I think I'm about done.


----------



## GengisKhan (May 8, 2017)

Love it! especially the grinder setup. Is one setup for espresso and the other one for everything else?


----------



## Happyguy (Dec 29, 2021)

@hubcapinteresting having two grinders


----------



## 17845 (Jan 10, 2018)

GengisKhan said:


> Love it! especially the grinder setup. Is one setup for espresso and the other one for everything else?


 @Happyguy@GengisKhan, yes one for espresso and the other for pourover/moka.

Really like the Specialita but changing grinds is a pain, almost impossible to get back where you were before.

Quite expensive, but as they say, you can't take it with you etc'.


----------



## GengisKhan (May 8, 2017)

hubcap said:


> @Happyguy@GengisKhan, yes one for espresso and the other for pourover/moka.
> 
> Really like the Specialita but changing grinds is a pain, almost impossible to get back where you were before.
> 
> Quite expensive, but as they say, you can't take it with you etc'.
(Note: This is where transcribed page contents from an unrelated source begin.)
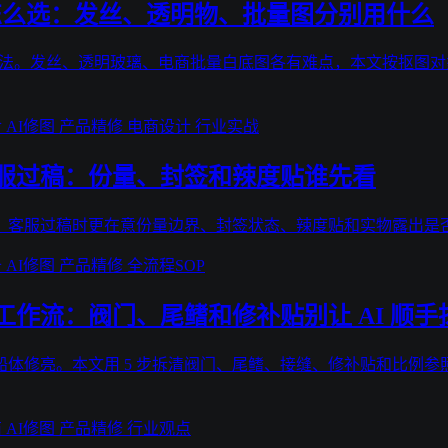
件怎么选：发丝、透明物、批量图分别用什么
用法。发丝、透明玻璃、电商批量白底图各有难点，本文按抠图对
食
AI修图
产品精修
电商设计
行业实战
服过稿：份量、封签和辣度贴谁先看
。客服过稿时更在意份量边界、封签状态、辣度贴和实物露出是
备
AI修图
产品精修
全流程SOP
作流：阀门、尾鳍和修补贴别让 AI 顺手
体修亮。本文用 5 步拆清阀门、尾鳍、接缝、修补贴和比例参照
商
AI修图
产品精修
行业观点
 Agree with the sentiment. Where did you get the funnels from?


----------



## 17845 (Jan 10, 2018)

@GengisKhan

etsy :- https://www.etsy.com/uk/search?q=single dose hopper eureka&ref=auto-1&as_prefix=single dose hopper


----------



## GengisKhan (May 8, 2017)

Thanks mate



hubcap said:


> @GengisKhan
> 
> etsy :- https://www.etsy.com/uk/search?q=single dose hopper eureka&ref=auto-1&as_prefix=single dose hopper


----------